Exercise input Start Marker

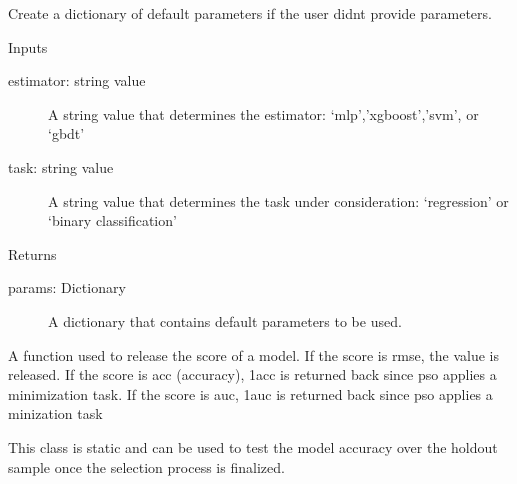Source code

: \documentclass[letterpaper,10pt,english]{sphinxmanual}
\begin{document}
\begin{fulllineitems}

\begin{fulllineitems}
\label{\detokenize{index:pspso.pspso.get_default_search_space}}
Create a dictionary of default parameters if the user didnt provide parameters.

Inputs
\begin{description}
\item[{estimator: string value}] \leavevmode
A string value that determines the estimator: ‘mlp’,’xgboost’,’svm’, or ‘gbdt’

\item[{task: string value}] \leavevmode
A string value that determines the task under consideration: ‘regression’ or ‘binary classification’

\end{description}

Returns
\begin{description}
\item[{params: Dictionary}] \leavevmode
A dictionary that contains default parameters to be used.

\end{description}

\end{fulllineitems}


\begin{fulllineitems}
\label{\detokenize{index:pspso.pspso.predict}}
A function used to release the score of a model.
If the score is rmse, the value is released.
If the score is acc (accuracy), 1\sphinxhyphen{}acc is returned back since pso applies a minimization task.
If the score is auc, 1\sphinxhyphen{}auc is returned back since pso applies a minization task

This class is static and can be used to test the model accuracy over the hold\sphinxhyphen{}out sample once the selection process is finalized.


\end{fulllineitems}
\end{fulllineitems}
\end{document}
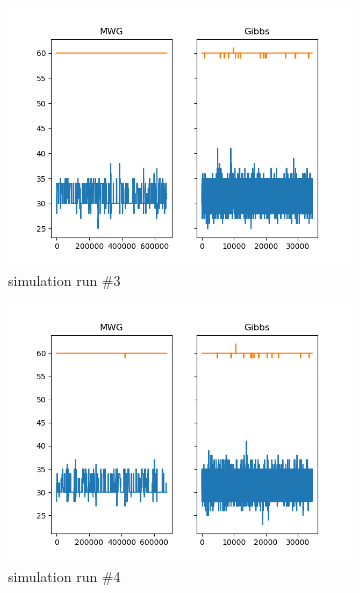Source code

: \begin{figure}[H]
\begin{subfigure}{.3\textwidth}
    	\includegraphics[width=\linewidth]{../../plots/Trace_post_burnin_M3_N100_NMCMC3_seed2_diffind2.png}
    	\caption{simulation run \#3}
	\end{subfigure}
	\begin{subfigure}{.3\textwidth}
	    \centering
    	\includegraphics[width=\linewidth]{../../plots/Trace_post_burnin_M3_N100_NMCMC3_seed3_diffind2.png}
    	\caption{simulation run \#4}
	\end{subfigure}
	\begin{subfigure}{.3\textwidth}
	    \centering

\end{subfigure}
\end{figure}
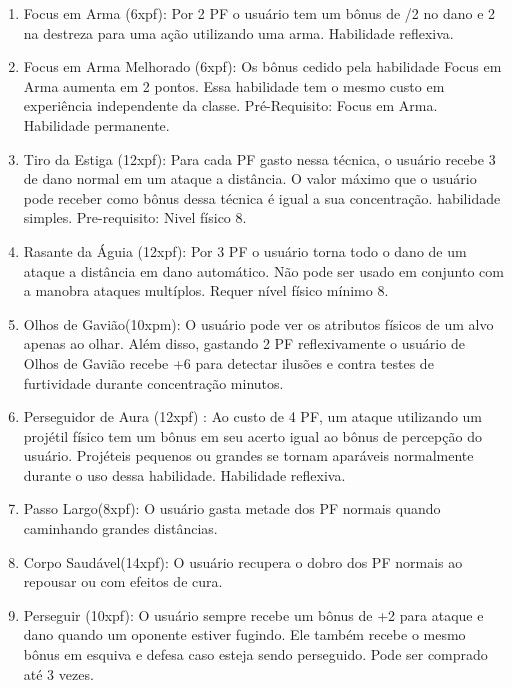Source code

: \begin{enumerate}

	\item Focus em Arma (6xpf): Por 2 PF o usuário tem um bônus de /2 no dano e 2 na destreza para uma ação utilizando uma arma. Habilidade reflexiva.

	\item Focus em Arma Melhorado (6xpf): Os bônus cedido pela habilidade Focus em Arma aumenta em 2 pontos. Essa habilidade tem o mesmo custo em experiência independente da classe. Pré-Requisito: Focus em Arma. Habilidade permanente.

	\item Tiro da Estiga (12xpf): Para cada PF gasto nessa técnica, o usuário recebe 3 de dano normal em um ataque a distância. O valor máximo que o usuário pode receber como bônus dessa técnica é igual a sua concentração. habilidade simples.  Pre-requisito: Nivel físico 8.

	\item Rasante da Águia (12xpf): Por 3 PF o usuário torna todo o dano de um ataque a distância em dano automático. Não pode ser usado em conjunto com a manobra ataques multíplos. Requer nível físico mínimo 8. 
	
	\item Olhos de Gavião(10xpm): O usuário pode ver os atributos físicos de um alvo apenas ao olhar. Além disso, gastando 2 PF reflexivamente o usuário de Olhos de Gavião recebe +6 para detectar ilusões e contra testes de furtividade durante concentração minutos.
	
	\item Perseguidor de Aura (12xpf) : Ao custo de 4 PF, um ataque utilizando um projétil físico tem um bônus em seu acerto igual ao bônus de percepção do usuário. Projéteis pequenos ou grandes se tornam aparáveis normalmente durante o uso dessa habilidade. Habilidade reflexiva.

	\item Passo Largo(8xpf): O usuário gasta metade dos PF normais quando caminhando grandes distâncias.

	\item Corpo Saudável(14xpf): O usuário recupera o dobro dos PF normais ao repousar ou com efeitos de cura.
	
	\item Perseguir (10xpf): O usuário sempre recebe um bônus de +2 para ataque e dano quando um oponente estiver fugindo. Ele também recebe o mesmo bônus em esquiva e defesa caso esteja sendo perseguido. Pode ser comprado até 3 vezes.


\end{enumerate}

Exercise input End Marker
Exercise input Start Marker

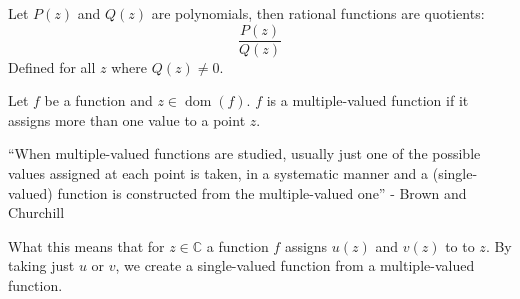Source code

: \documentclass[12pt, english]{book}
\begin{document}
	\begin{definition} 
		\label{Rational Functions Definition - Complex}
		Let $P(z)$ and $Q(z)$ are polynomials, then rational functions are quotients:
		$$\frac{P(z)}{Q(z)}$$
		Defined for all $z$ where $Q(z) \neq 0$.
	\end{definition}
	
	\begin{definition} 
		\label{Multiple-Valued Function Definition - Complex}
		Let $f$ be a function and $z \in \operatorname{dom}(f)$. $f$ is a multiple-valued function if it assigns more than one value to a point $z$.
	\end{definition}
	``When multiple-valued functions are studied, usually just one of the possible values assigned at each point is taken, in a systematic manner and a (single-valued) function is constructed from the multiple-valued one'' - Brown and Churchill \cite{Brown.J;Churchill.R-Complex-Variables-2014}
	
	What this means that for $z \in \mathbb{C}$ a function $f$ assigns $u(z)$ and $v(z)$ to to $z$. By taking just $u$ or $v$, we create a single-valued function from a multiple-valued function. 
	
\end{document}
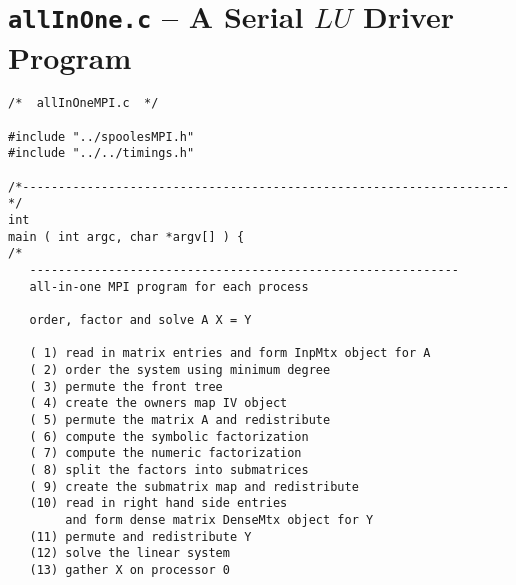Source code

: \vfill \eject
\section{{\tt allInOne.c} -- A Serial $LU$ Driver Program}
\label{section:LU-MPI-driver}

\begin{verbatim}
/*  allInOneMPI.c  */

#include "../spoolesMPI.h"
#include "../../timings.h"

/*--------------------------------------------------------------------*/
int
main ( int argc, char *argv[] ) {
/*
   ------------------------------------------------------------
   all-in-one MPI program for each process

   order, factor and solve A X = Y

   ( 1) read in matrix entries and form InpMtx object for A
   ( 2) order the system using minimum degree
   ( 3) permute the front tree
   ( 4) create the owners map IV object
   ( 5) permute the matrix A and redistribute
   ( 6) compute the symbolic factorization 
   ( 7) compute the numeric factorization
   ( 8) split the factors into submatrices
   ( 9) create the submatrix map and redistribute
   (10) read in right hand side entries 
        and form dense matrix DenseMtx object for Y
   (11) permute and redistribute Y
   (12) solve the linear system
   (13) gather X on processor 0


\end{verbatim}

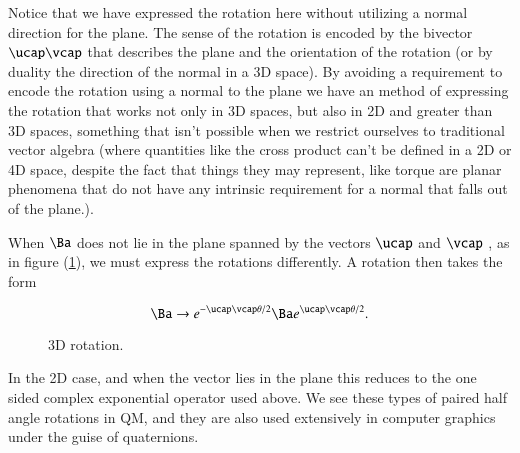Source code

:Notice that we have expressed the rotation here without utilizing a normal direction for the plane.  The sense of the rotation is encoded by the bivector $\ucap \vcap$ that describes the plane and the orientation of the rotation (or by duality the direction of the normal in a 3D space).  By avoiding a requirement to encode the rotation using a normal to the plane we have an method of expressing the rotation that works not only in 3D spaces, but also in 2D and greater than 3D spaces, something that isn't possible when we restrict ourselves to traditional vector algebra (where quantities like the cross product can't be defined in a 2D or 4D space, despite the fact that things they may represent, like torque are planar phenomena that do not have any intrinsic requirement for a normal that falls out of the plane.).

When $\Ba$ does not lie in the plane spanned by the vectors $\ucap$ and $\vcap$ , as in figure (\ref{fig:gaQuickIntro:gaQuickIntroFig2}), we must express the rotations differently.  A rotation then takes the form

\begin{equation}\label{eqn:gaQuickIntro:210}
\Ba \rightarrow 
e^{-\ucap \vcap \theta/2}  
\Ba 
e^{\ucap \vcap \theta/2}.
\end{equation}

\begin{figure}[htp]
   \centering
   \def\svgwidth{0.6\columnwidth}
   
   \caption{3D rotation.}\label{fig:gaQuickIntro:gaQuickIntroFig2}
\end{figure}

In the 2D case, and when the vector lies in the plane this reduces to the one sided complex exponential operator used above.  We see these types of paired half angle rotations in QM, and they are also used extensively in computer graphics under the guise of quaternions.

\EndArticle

Exercise input End Marker
Exercise input Start Marker

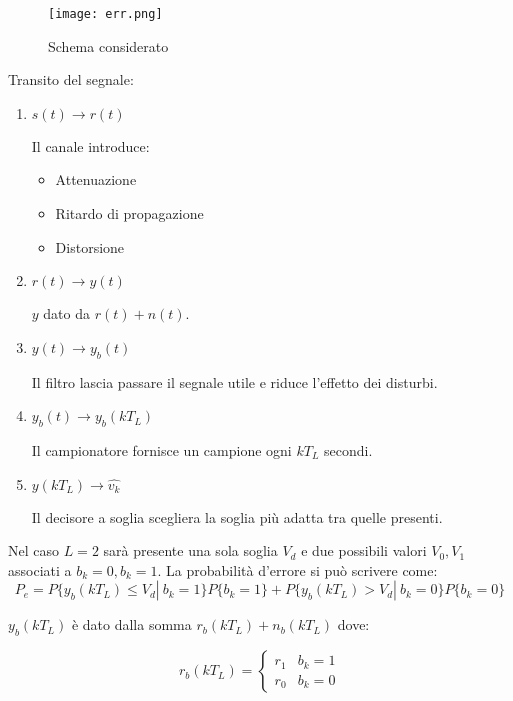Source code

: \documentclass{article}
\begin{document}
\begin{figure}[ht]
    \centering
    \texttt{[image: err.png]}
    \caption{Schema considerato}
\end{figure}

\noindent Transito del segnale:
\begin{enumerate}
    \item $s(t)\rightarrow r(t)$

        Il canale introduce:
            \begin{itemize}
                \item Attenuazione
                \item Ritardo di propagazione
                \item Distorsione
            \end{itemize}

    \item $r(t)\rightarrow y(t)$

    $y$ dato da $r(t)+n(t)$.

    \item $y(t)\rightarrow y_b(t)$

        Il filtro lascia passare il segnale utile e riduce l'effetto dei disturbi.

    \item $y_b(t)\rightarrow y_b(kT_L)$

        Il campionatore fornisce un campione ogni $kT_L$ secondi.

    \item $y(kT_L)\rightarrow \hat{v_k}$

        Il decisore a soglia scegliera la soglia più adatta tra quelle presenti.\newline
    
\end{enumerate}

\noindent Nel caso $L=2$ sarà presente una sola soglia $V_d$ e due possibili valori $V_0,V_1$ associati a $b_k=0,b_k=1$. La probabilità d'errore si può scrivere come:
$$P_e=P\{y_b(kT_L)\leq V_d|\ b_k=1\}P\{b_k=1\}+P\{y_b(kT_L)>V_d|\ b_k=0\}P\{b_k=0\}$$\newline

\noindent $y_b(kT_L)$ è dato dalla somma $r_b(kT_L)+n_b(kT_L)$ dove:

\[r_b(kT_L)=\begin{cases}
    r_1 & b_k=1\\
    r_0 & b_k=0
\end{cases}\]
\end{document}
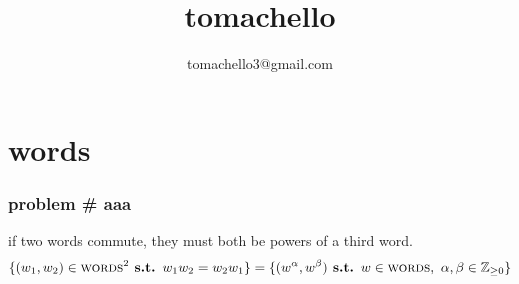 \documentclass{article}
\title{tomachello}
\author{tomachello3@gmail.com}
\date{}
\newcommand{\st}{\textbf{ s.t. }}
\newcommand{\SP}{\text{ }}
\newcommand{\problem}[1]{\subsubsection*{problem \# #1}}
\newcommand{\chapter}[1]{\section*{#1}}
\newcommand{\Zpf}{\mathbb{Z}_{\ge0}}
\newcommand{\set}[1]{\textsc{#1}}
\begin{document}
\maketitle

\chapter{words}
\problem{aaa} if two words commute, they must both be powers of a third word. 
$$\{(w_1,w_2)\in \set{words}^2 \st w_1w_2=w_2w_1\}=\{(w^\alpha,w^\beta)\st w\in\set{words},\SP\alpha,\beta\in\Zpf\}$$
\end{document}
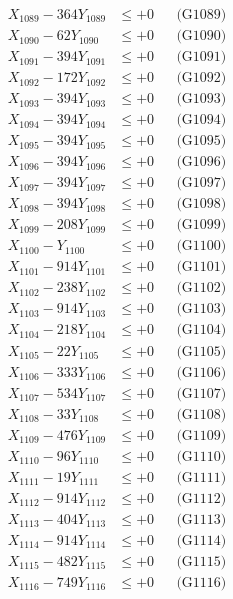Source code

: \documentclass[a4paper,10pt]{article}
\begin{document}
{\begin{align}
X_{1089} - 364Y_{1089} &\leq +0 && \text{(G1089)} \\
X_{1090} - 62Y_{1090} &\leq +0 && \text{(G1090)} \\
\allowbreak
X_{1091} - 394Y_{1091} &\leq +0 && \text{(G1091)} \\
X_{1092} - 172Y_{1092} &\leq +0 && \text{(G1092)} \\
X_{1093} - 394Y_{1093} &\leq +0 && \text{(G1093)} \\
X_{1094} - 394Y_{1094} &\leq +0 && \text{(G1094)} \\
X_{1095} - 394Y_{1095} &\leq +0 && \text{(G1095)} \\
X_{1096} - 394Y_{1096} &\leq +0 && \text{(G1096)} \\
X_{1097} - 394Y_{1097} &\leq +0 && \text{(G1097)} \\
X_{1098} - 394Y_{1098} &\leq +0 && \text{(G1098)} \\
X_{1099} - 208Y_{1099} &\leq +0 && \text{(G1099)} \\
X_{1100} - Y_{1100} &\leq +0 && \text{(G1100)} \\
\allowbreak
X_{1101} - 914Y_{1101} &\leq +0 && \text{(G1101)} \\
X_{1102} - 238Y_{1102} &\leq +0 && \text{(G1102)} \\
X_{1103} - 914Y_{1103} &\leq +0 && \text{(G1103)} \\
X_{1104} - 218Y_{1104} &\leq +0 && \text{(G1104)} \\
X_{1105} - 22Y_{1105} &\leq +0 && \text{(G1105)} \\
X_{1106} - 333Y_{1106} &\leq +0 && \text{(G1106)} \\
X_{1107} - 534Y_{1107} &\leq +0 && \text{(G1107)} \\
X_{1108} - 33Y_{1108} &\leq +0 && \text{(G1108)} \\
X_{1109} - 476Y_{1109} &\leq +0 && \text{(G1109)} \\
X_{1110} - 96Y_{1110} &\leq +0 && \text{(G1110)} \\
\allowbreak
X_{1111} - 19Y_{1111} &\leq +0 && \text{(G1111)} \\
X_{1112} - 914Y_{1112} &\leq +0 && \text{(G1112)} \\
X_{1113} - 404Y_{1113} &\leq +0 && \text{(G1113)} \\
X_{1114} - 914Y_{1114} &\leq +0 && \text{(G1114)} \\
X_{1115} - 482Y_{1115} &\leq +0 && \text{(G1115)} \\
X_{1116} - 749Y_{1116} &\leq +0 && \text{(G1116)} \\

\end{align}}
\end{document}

Exercise input End Marker

What you have to do -
What is the number of lines in the listing that hold the word "newcommand"? Say only that number.

Written response -
6